Magdi Cristiano Allam: il Nigel Farage tricolore

4

Il bilancio EU del 2014 sarà di 135,5 miliardi di euro, vale a dire l’1% del PIL di tutti gli Stati membri, ovvero, l’8% del PIL italiano. Tuttavia, per un meccanismo che pare inspiegabile ma inspiegabile non è, proprio la nostra Italia risulta essere la prima della classe nel versare quattrini nelle casse del pachiderma europeo: “L’Italia è un contributore netto, cioè, versa più di quanto riceve” ha  affermato in Aula Magdi Cristiano Allam, precisando che “Negli ultimi 12 anni ha già versato circa 171 miliardi di euro e ne ha ricevuti 111 miliardi, con un saldo negativo di circa 60 miliardi”.

Queste somme fanno schizzare sul podio la nostra nazione martoriata; è nostra la medaglia d’oro!

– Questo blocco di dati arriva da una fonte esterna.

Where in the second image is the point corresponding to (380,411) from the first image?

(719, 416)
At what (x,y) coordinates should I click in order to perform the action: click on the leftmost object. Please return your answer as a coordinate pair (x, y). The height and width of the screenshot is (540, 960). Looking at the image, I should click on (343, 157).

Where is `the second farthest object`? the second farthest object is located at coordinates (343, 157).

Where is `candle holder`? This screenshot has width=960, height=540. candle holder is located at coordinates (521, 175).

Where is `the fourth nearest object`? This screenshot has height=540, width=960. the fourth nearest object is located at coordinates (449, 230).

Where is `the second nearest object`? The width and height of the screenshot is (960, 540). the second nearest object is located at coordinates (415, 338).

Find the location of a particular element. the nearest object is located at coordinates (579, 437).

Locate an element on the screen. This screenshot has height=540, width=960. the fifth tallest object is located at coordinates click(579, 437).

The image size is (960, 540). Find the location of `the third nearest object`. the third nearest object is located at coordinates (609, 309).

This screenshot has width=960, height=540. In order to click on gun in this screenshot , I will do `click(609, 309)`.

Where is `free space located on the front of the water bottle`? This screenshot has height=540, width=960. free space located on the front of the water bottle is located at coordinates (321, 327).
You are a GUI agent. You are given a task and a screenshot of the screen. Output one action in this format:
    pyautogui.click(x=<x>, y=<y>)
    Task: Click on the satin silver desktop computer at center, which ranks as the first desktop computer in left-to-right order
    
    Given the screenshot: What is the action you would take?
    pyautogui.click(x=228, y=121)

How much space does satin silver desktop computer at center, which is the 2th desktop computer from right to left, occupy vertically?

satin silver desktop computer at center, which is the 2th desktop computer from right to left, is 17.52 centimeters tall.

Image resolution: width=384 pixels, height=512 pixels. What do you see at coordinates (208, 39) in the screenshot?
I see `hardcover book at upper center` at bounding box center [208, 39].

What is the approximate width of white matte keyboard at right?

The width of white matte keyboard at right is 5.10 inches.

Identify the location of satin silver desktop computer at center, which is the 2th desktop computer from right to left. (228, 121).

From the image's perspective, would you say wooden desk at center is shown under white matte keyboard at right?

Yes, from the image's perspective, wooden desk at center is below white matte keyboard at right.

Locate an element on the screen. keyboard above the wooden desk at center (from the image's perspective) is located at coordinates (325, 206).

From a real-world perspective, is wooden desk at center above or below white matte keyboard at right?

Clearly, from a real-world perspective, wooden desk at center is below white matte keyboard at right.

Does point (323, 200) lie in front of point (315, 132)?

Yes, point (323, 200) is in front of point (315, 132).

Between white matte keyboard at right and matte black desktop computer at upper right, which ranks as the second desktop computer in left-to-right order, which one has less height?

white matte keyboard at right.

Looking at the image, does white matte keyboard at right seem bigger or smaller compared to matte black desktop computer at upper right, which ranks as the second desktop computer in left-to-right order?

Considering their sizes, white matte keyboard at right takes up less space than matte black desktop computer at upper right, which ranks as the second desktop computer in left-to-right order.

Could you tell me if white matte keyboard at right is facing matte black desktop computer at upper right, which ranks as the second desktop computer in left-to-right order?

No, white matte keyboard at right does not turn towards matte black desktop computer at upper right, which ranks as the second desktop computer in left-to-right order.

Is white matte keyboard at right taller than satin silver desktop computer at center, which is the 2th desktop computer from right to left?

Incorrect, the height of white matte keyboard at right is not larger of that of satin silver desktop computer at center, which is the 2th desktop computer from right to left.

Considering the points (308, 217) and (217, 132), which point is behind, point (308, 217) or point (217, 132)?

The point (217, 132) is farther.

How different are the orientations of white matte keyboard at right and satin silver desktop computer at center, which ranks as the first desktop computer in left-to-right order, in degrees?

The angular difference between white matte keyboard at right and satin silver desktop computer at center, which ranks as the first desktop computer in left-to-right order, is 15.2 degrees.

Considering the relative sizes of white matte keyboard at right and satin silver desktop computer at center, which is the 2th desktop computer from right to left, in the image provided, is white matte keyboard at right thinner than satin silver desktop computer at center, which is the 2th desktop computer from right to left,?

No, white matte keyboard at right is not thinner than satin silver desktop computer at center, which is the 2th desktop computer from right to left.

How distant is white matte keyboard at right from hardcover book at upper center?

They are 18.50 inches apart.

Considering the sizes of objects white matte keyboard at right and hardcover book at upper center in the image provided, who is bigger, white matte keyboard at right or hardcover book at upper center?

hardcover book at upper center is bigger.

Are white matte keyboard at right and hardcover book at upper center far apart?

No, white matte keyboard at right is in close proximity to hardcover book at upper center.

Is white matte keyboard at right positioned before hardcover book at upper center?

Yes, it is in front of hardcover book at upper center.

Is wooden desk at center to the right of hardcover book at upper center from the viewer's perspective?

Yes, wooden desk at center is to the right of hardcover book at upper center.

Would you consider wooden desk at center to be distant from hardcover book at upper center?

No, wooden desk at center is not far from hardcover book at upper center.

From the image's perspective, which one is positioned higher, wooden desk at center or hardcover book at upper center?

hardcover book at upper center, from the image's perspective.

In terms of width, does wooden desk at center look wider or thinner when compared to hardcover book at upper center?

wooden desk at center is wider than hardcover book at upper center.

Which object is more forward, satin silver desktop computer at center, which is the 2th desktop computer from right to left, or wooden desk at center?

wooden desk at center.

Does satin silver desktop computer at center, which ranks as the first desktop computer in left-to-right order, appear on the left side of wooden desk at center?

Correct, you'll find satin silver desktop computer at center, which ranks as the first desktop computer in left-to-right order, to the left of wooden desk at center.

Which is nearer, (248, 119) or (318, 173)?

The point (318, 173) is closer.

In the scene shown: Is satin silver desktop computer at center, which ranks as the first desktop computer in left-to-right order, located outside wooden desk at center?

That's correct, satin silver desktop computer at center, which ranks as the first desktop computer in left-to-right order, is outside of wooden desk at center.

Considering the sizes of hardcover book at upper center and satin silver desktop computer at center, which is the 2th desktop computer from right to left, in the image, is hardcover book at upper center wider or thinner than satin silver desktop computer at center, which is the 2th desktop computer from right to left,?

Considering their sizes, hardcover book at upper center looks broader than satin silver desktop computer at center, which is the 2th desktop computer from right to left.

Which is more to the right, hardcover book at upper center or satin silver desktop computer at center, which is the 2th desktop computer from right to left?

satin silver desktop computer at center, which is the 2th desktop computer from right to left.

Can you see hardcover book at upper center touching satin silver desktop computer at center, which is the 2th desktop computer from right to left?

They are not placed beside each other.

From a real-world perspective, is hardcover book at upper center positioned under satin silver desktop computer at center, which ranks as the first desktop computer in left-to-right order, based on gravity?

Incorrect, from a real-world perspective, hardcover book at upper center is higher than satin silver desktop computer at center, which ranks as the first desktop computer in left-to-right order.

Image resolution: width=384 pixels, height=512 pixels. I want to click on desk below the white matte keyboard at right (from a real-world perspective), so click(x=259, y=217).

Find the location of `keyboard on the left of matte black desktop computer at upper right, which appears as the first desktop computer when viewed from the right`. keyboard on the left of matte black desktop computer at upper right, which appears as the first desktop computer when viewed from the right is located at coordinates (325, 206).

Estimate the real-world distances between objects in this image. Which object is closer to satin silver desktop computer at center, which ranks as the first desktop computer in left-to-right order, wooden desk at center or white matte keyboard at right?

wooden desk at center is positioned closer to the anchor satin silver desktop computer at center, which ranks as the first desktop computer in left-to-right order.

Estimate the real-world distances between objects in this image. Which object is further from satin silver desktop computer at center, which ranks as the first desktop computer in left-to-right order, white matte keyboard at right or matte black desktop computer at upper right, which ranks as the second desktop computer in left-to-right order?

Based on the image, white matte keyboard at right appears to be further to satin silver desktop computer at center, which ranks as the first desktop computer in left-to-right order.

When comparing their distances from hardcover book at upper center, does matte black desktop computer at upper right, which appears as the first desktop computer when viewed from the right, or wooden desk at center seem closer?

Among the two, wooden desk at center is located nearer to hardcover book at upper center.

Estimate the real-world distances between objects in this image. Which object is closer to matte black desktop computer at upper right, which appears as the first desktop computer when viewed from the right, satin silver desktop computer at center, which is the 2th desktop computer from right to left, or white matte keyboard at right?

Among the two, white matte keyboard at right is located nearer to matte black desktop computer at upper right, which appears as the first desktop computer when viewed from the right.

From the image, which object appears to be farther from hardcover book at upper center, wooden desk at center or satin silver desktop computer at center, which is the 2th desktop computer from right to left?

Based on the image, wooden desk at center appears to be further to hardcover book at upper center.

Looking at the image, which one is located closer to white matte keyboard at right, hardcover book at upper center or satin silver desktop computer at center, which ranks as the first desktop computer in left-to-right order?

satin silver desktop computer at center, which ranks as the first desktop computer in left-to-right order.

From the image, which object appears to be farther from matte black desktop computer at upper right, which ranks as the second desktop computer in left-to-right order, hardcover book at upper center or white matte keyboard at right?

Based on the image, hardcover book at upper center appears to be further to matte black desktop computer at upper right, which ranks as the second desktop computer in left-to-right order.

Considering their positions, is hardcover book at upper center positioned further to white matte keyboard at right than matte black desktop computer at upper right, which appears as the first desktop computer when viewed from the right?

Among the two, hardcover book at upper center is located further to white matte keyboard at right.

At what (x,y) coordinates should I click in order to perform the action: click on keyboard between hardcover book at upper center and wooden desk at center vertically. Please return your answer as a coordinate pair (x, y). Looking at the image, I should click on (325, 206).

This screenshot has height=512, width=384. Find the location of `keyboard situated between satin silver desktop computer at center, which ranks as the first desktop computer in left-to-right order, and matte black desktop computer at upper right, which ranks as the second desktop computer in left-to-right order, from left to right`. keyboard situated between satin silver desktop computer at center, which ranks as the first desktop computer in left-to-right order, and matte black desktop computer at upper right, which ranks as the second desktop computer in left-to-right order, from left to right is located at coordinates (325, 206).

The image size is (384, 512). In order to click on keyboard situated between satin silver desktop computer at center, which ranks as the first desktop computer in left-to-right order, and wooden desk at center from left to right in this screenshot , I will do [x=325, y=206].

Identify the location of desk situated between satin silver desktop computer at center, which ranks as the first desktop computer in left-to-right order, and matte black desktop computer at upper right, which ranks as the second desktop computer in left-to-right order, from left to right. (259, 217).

In proporzione al PIL nazionale, nessuno Stato membro si “evira” a tal punto! Mentre invece, in senso assoluto (cioè in quantità di soldi versati), siamo secondi solamente alla Germania. Domanda: ma lo scopo dell’UE, non sarebbe proprio quello di armonizzare e ridurre i costi degli Stati? Risposta: non pervenuta.

Vista l’attuale crisi che vede le aziende chiudere NON per debiti ma per crediti, “ci troviamo costretti a rivedere sia la realtà dell’euro e della perdita della sovranità monetaria, sia anche le drastiche misure di austerità imposte dall’UE”, ha concluso Allam.